Your instructions:
The required result is a line count: how many lines in this data hold the word "Ворсма". Give only that.

Saved entries:
──────────────────────────────
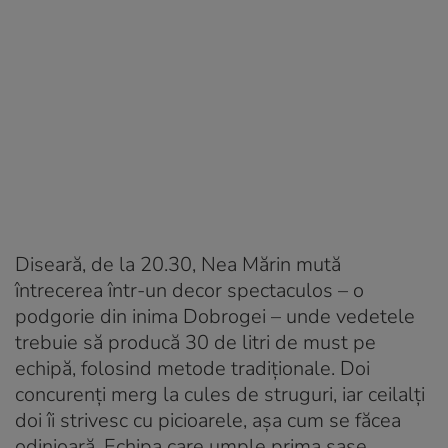
Diseară, de la 20.30, Nea Mărin mută
întrecerea într-un decor spectaculos – o
podgorie din inima Dobrogei – unde vedetele
trebuie să producă 30 de litri de must pe
echipă, folosind metode tradiționale. Doi
concurenți merg la cules de struguri, iar ceilalți
doi îi strivesc cu picioarele, așa cum se făcea
odinioară. Echipa care umple prima șase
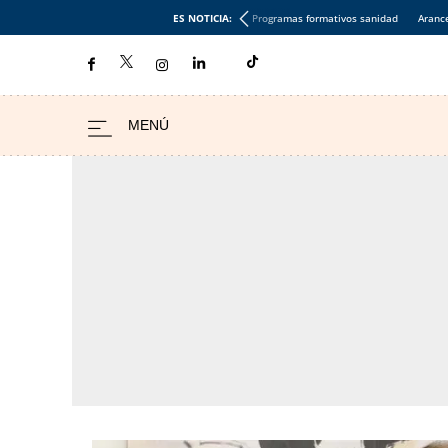
ES NOTICIA:
Programas formativos sanidad
Aranc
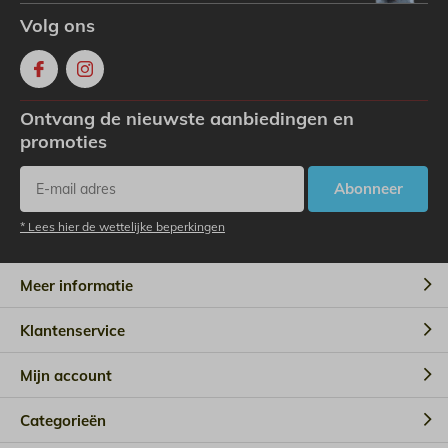
Volg ons
Ontvang de nieuwste aanbiedingen en
promoties
Abonneer
* Lees hier de wettelijke beperkingen
Meer informatie
Klantenservice
Mijn account
Categorieën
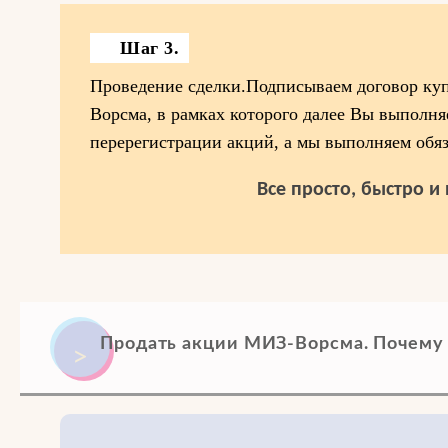
Шаг 3.
Проведение сделки.Подписываем договор ку
Ворсма, в рамках которого далее Вы выполняе
перерегистрации акций, а мы выполняем обяз
Все просто, быстро и
Продать акции МИЗ-Ворсма. Почему 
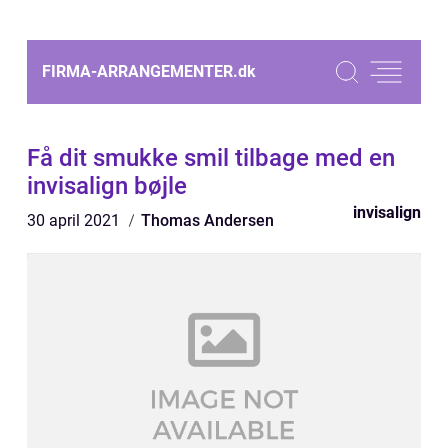
FIRMA-ARRANGEMENTER.
dk
Få dit smukke smil tilbage med en
invisalign bøjle
invisalign
30 april 2021
Thomas Andersen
──────────────────────────────
Solution:
2